- **PROBLEM**:
Collect each line in the listing below that contains the string "left", and copy those lines in the order they appear.

(Data excerpts)
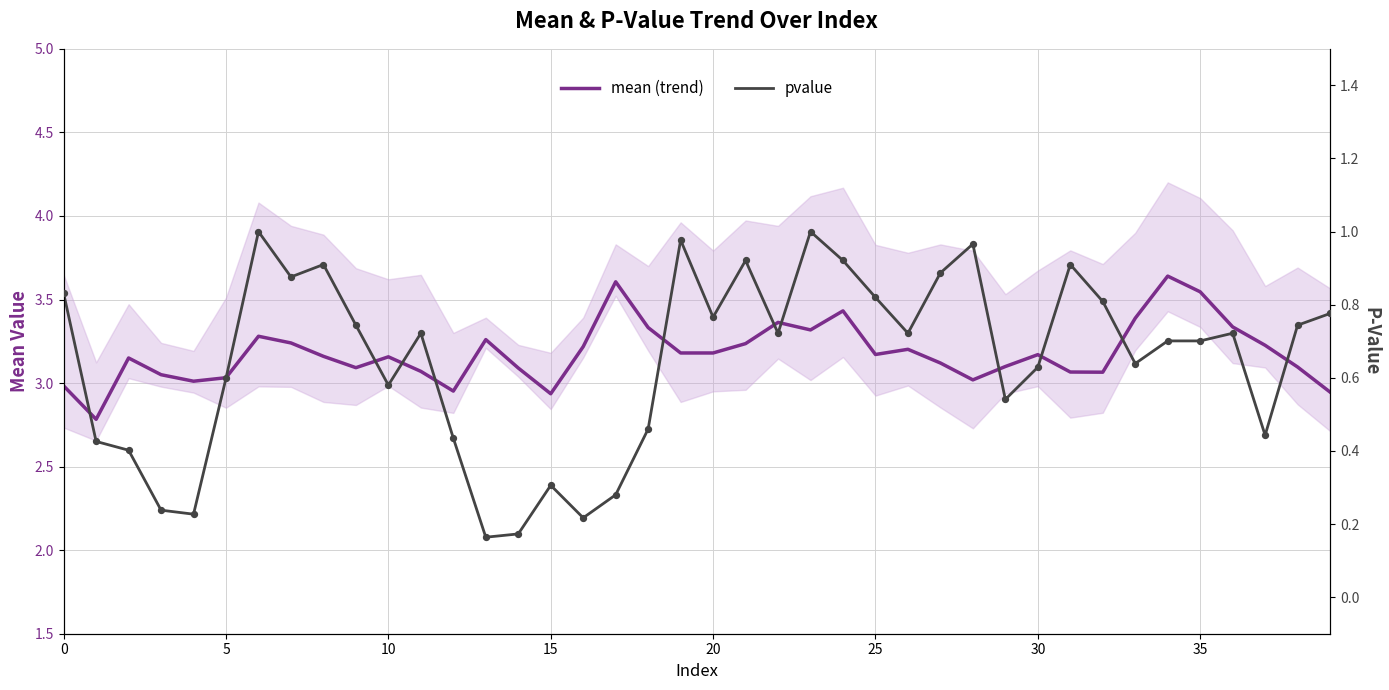

Which series has the widest spread of Y values?

mean (trend)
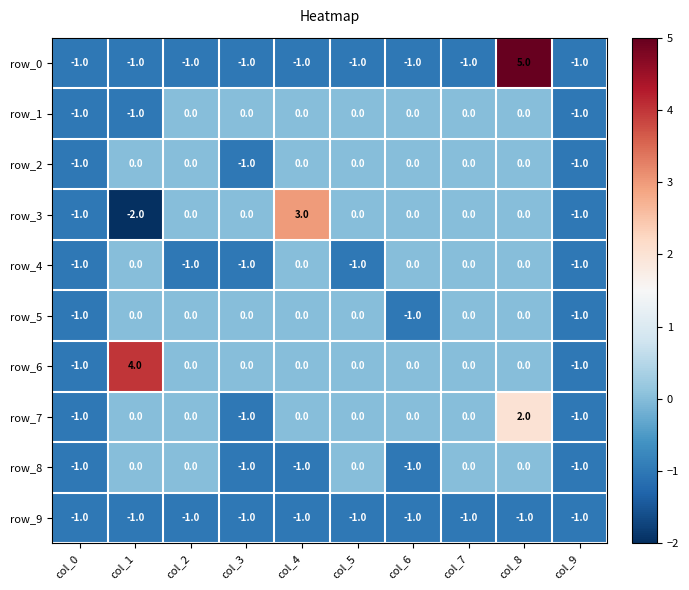

Reading left to right, extract all data points from this chart.

row_0: -1	-1	-1	-1	-1	-1	-1	-1	5	-1
row_1: -1	-1	0	0	0	0	0	0	0	-1
row_2: -1	0	0	-1	0	0	0	0	0	-1
row_3: -1	-2	0	0	3	0	0	0	0	-1
row_4: -1	0	-1	-1	0	-1	0	0	0	-1
row_5: -1	0	0	0	0	0	-1	0	0	-1
row_6: -1	4	0	0	0	0	0	0	0	-1
row_7: -1	0	0	-1	0	0	0	0	2	-1
row_8: -1	0	0	-1	-1	0	-1	0	0	-1
row_9: -1	-1	-1	-1	-1	-1	-1	-1	-1	-1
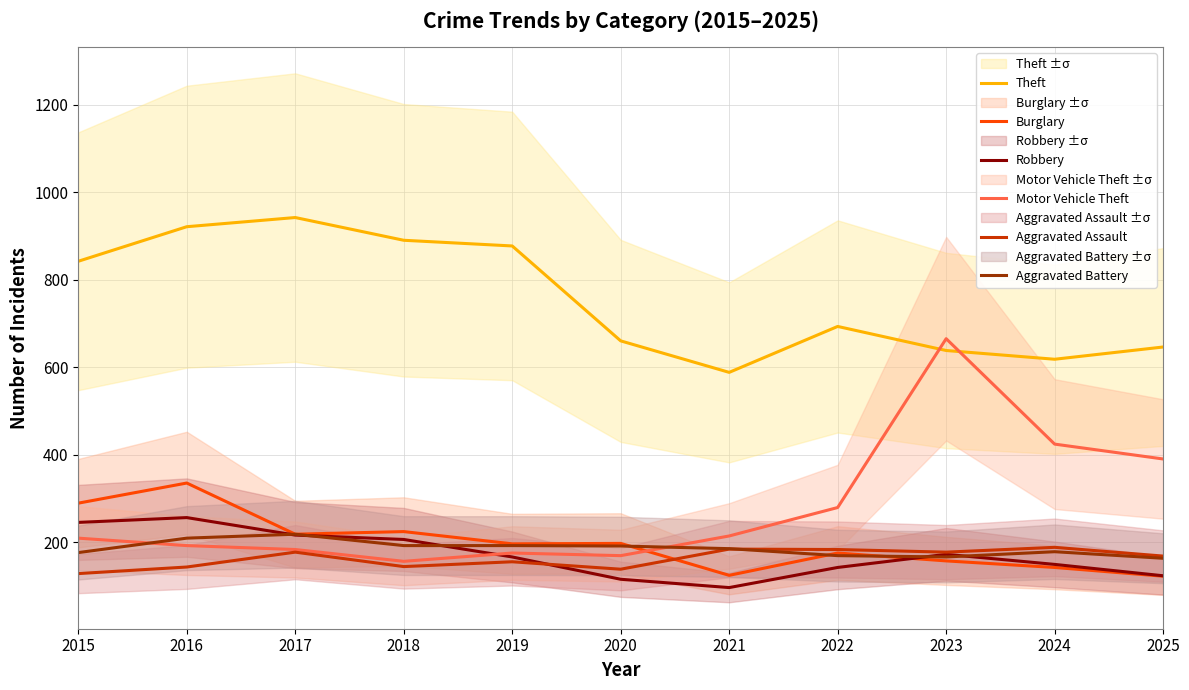

Reading left to right, list all the values displayed in this chart.

Theft: 842	921	942	890	877	660	588	693	638	618	646
Burglary: 289	335	218	224	196	197	124	175	157	142	122
Robbery: 245	256	216	206	166	115	96	142	172	149	123
Motor Vehicle Theft: 209	192	183	156	175	169	214	279	665	424	390
Aggravated Assault: 128	143	177	144	155	138	184	183	177	188	168
Aggravated Battery: 176	209	218	192	192	191	185	169	166	178	163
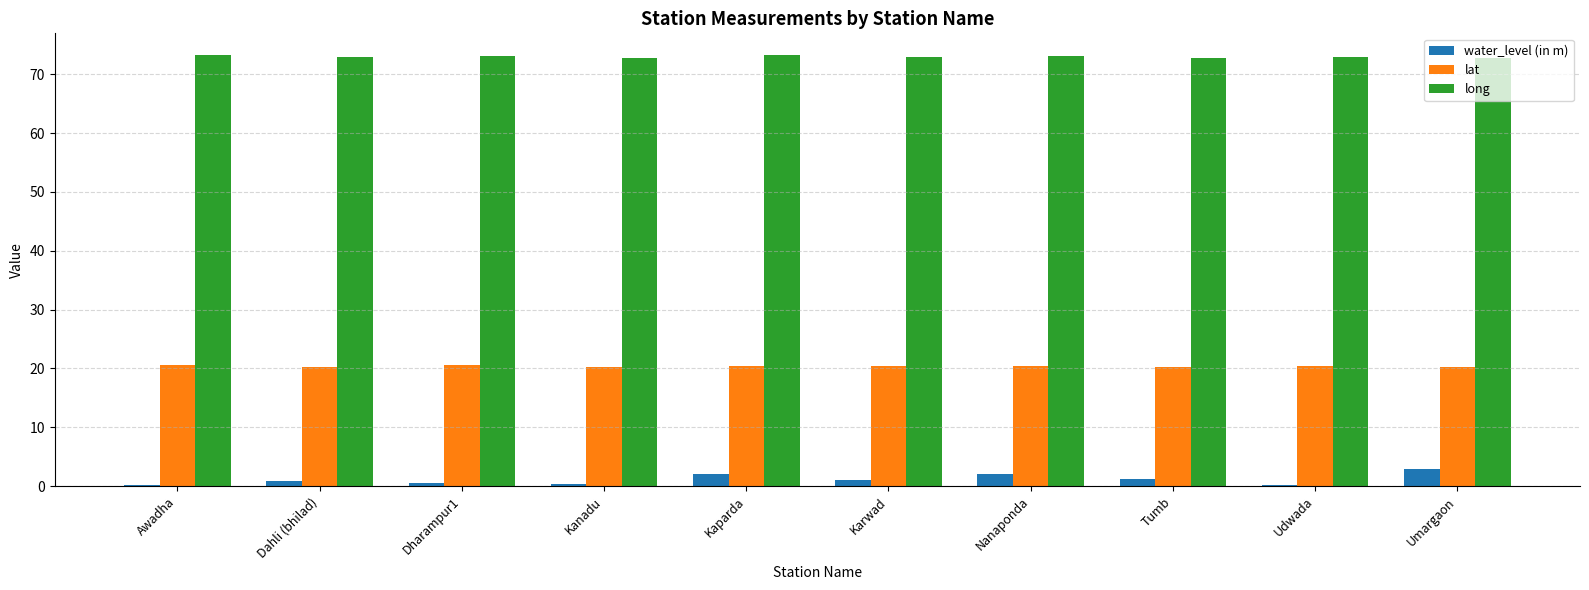

What is the maximum value for water_level (in m)?

2.9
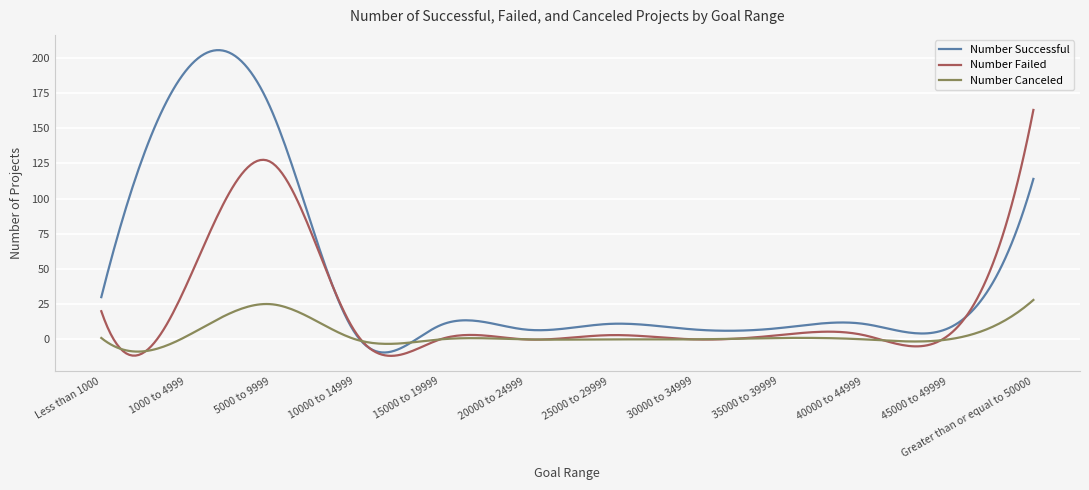

Rank the series by their average value, from lowest to highest.

Number Canceled, Number Failed, Number Successful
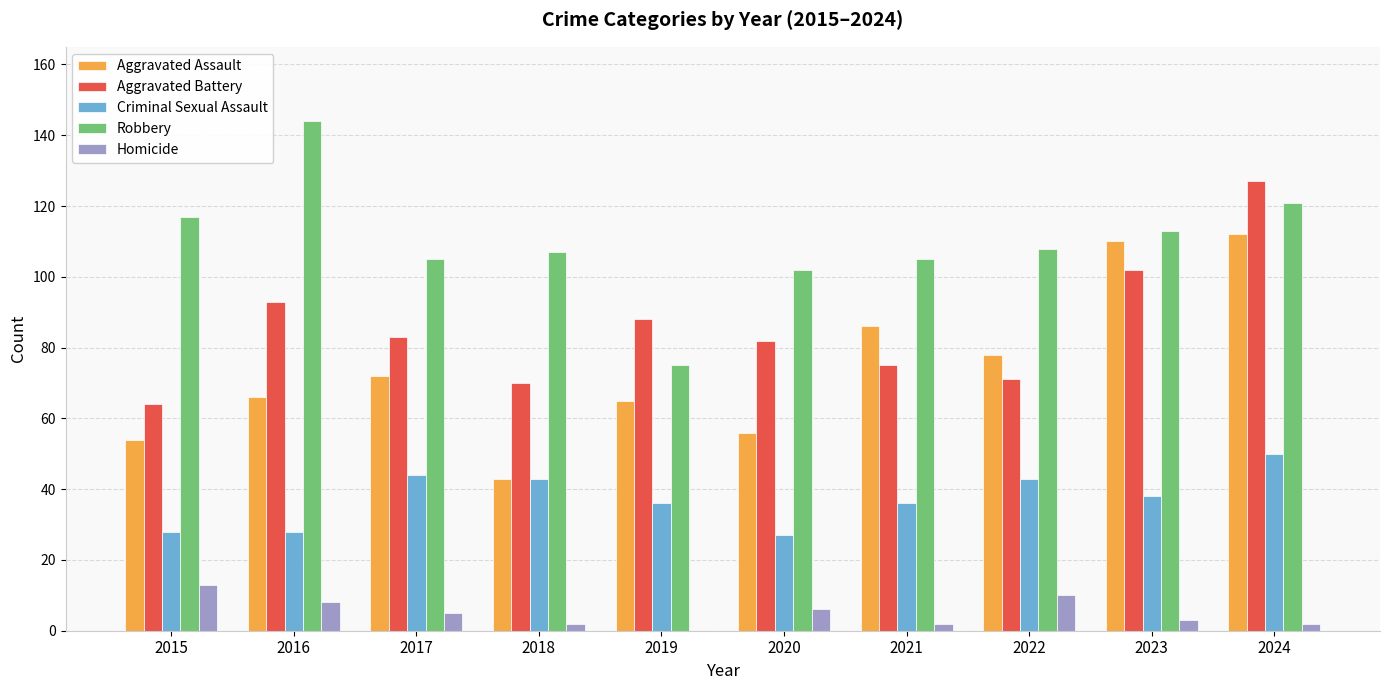

Which series changed the most between 2018 and 2024?

Aggravated Assault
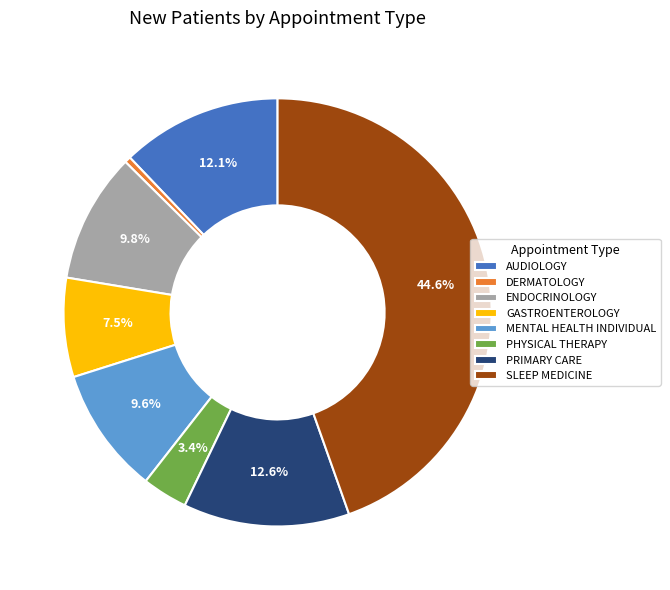

Is it true that AUDIOLOGY is 12% of the pie?

True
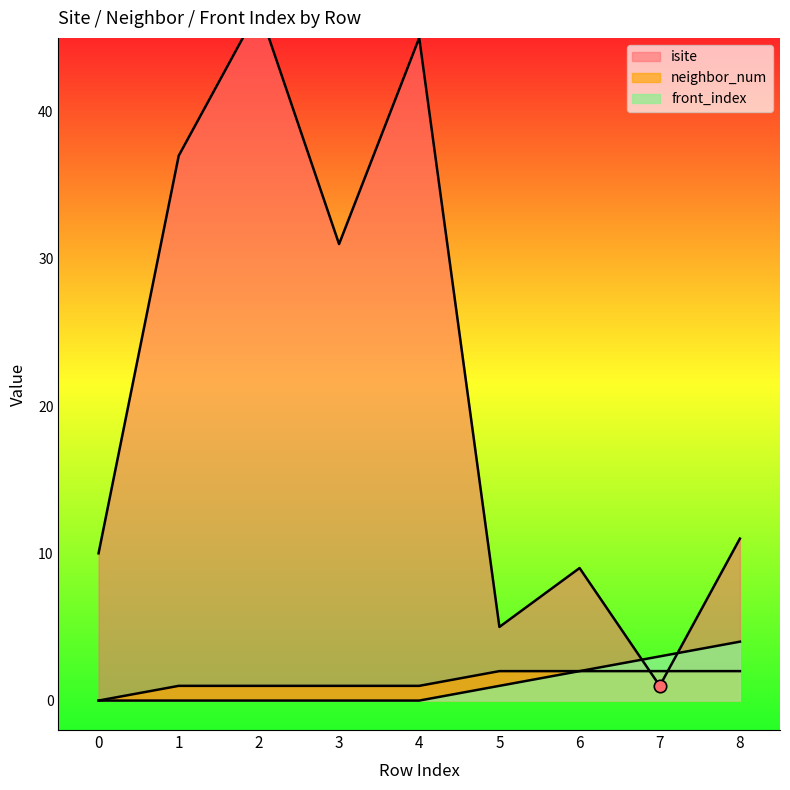

Which series contains the lowest Y value?

neighbor_num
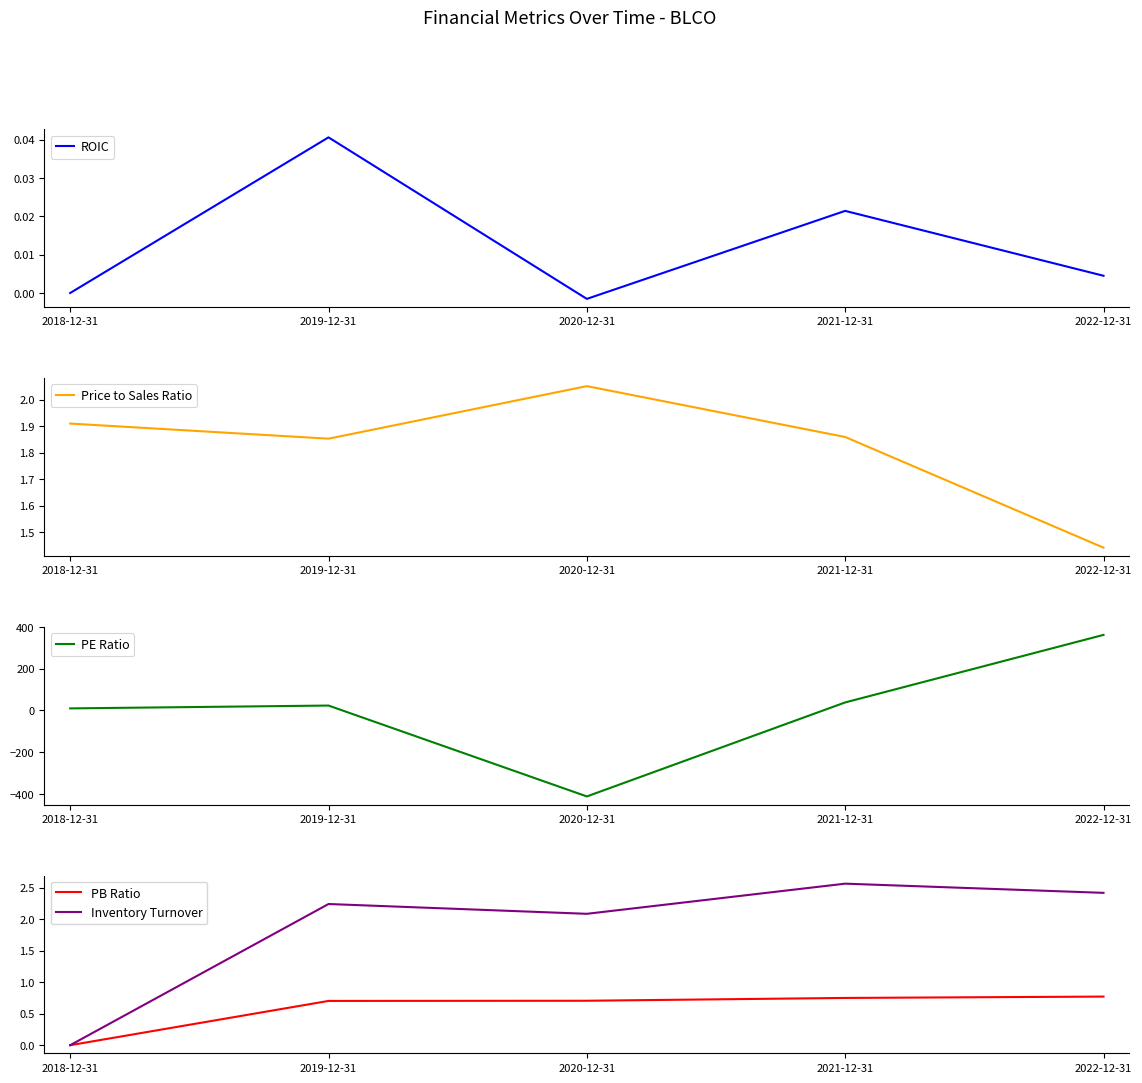

Which category has the lowest value in the ROIC series?

2020-12-31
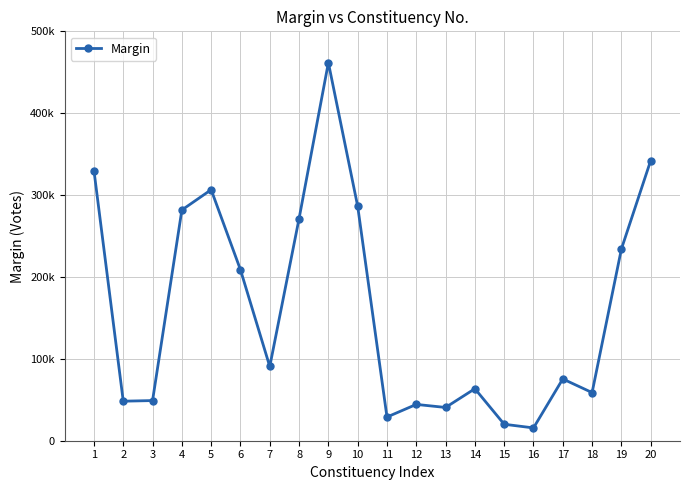

Does the chart have visible grid lines?

Yes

- **SOLVED EXERCISE**:
Reading left to right, extract all data points from this chart.
Reading left to right, list all the values displayed in this chart.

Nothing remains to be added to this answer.